Infine, P. approva la messa in opera del Mercato comune, rammaricandosi al tempo stesso per la deriva liberale e la mancanza di pianificazione europea. Ma anche in questo caso non aveva partecipato ai dibattiti preliminari: non era più parlamentare e le sue relazioni all’interno del partito si stavano deteriorando. Prende nettamente le distanze da Guy Mollet a causa dell’uso della tortura in Algeria. Allontanato dal comitato direttivo nel febbraio 1957, preludio alla sua esclusione dal partito (1958), e distante dai centri del potere, P. conduce la sua battaglia europea nel PSA e poi nel PSU, che lascia nel 1962 perché troppo antieuropeo. Da questo momento si dedica sempre più ai paesi in via di sviluppo.

L’antiliberismo di P. lo spinge a rifiutare il principio di una zona di libero scambio e a prevedere, accanto alla diminuzione e poi all’eliminazione dei diritti doganali all’interno della Comunità economica europea (CEE), il mantenimento della tariffa esterna comune contro il «grande disegno» di John F. Kennedy e la diminuzione dei diritti doganali a livello internazionale del 50%, che a suo parere avrebbe indebolito l’Europa.
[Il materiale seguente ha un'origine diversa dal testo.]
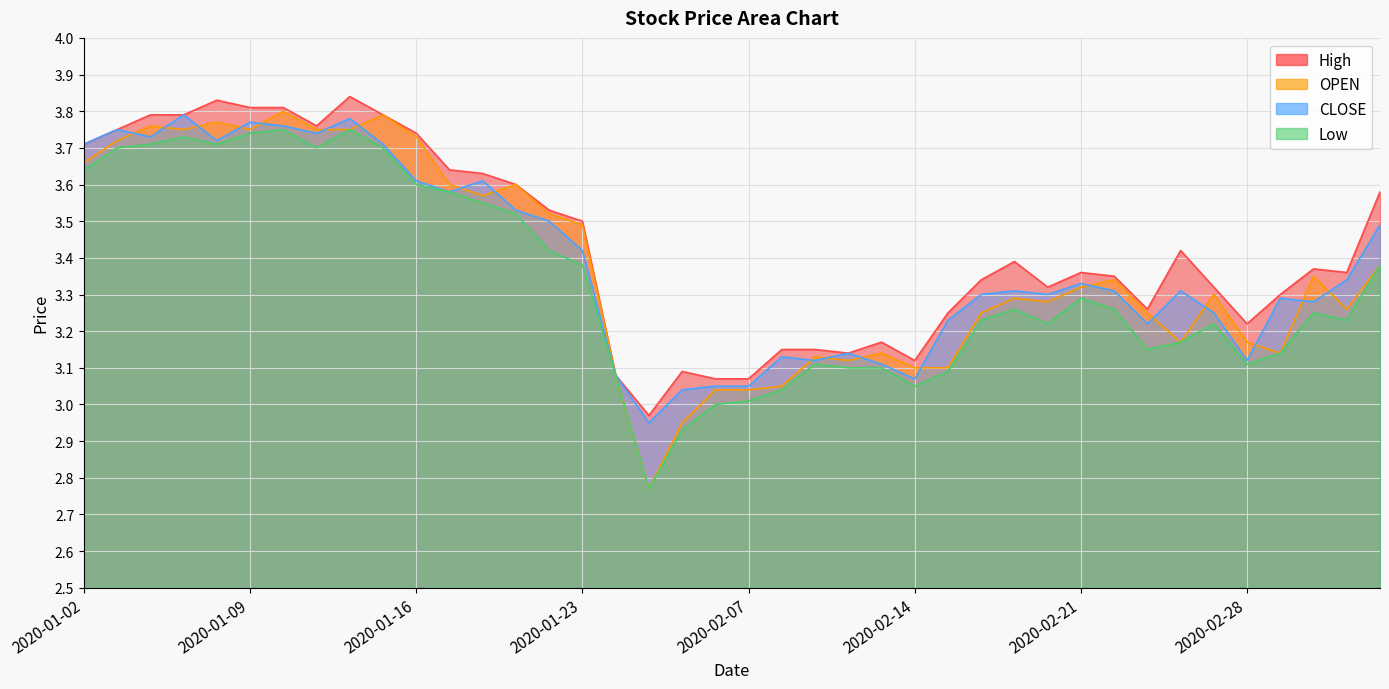

What is the label of the 12th point from the left?

2020-01-17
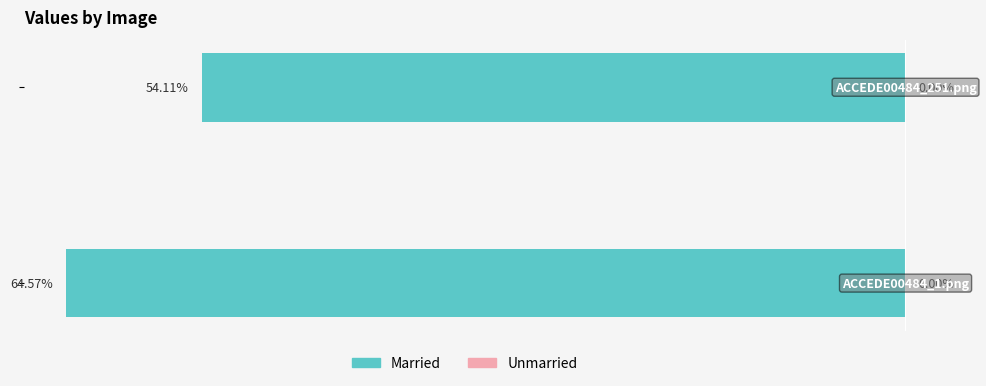

Are the bars horizontal?

Yes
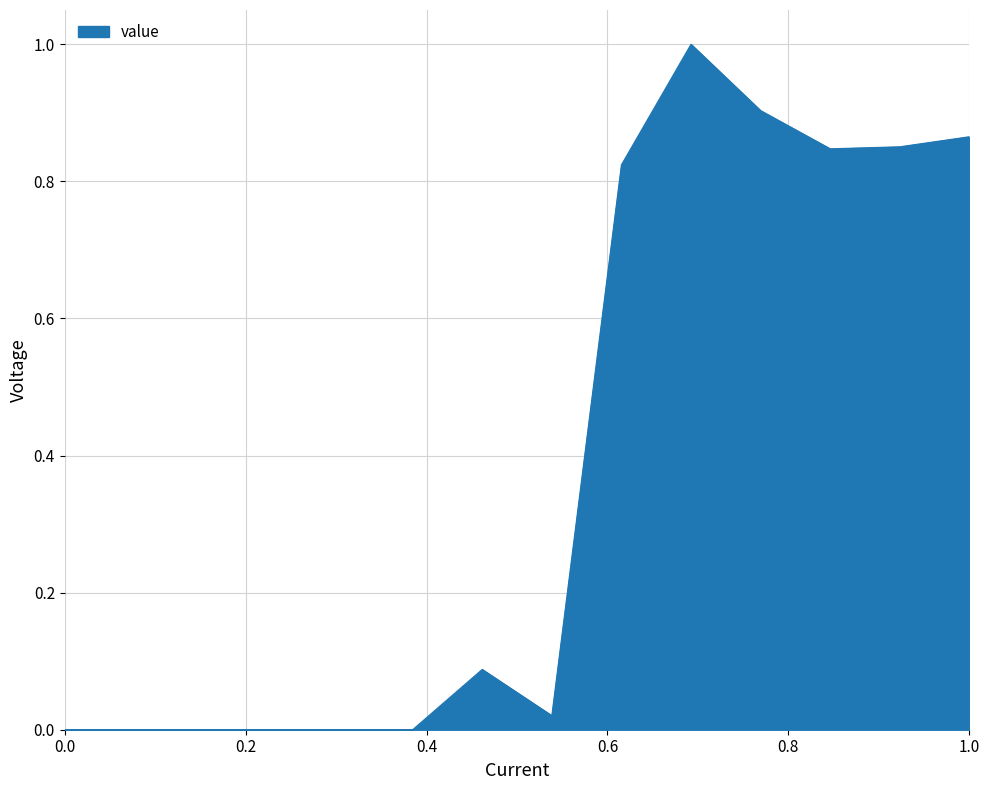

How many lines are shown in the chart?

1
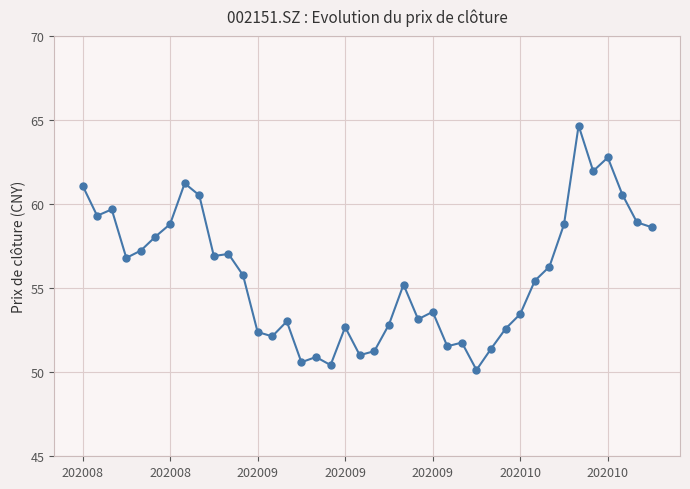

What is the value of the 17th point from the left?

50.9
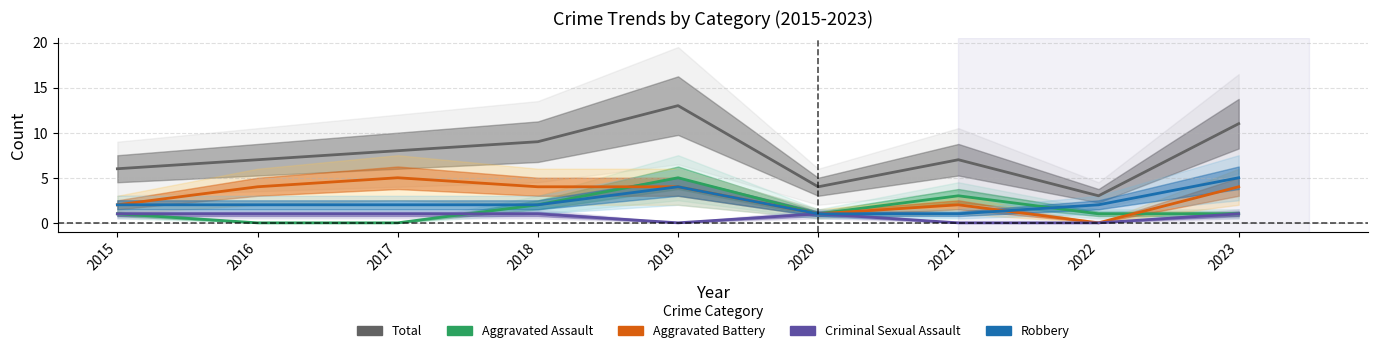

Is this an area chart (filled region under the line)?

No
Ai suoi occhi ciò equivaleva ad «abbandonare il nostro continente alla colonizzazione americana», ad assoggettarlo a «decisioni prese all’estero e rendere impossibile ogni evoluzione dei nostri popoli in senso socialista e anche, semplicemente, nel senso di una pianificazione concertata». Negli anni Cinquanta, al culmine della Guerra fredda, P. è comunque un atlantista convinto, pur esortando gli europei a unirsi, fra l’altro per potersi emancipare dalla tutela americana.
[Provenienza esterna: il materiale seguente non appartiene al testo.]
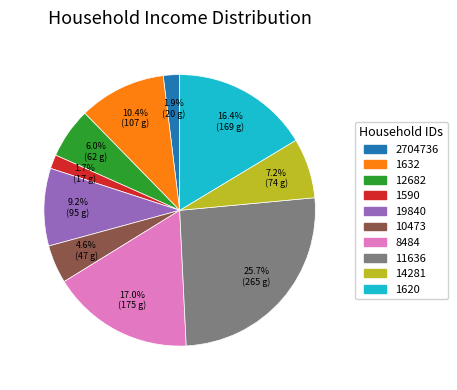

To the nearest percent, what percentage of the pie is 12682?

6%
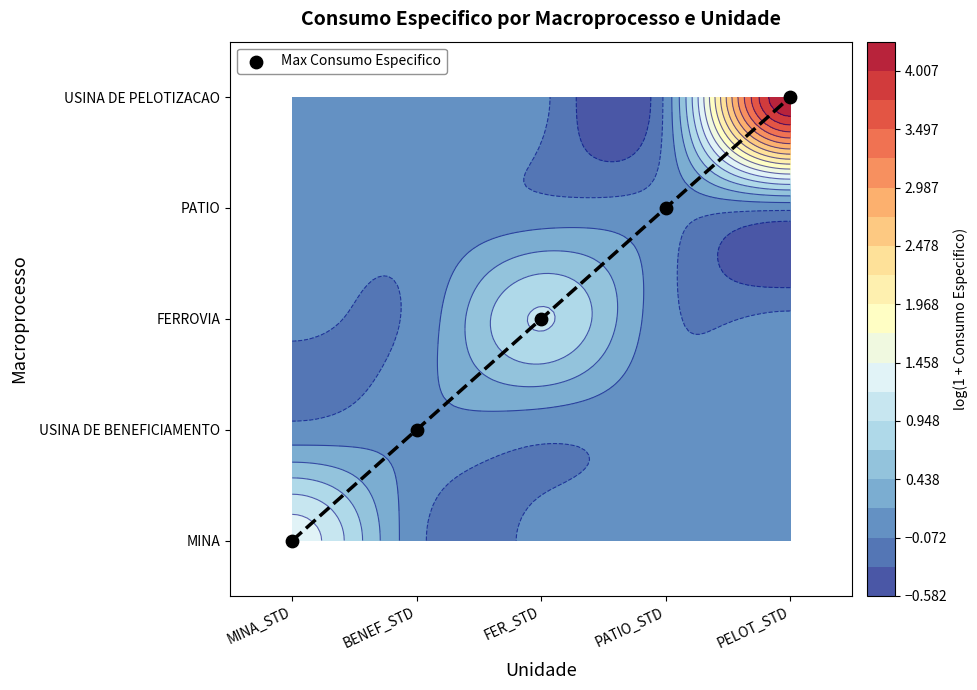

What is the greatest value displayed?

4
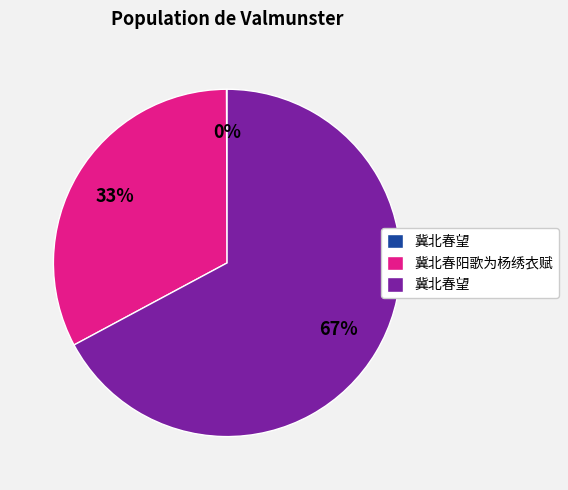

To the nearest percent, what is the average slice percentage?

33%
Concorda con de Gaulle sul fatto che è venuto il tempo di costruire l’Europa politica, ma fino al 1965 rifiuta l’Europa degli Stati, che considera un ripiegamento nazionalista della Francia, e fustiga il “poujadismo economico” del governo francese durante la crisi della sedia vuota. Ma gradualmente si avvicina alle posizioni golliste e nel 1966 proclama che l’integrazione politica dell’Europa non è più attuale: la maggior parte degli Stati europei obbedisce infatti ciecamente a Washington nella guerra del Vietnam; se l’Europa politica esistesse, sarebbe capace di inviare laggiù le sue truppe. Approva anche i desideri di indipendenza del generale de Gaulle e la sua idea di “Europa europea”. Lo sostiene in maggio, in occasione del ritiro dall’Organizzazione del Trattato del Nord Atlantico (NATO), firmando il manifesto dei gollisti di sinistra, ed esprime la sua ammirazione per il discorso di Pnom Penh nel settembre 1966.

Christine Vodovar (2012)

Bibliografia

Kipping M., André Philip et les origines de l’Union européenne, in André Philip. Socialiste, patriote, chrétien, Comité pour l’histoire économique et financière de la France, Paris 2005.

Frank R., Lafféach F.-X., André Philip et l’Europe, in André Philip. Socialiste, patriote, chrétien, cit.

Lafon F., André Philip, in Dictionnaire du mouvement ouvrier français, Editions ouvrières, Paris 1979.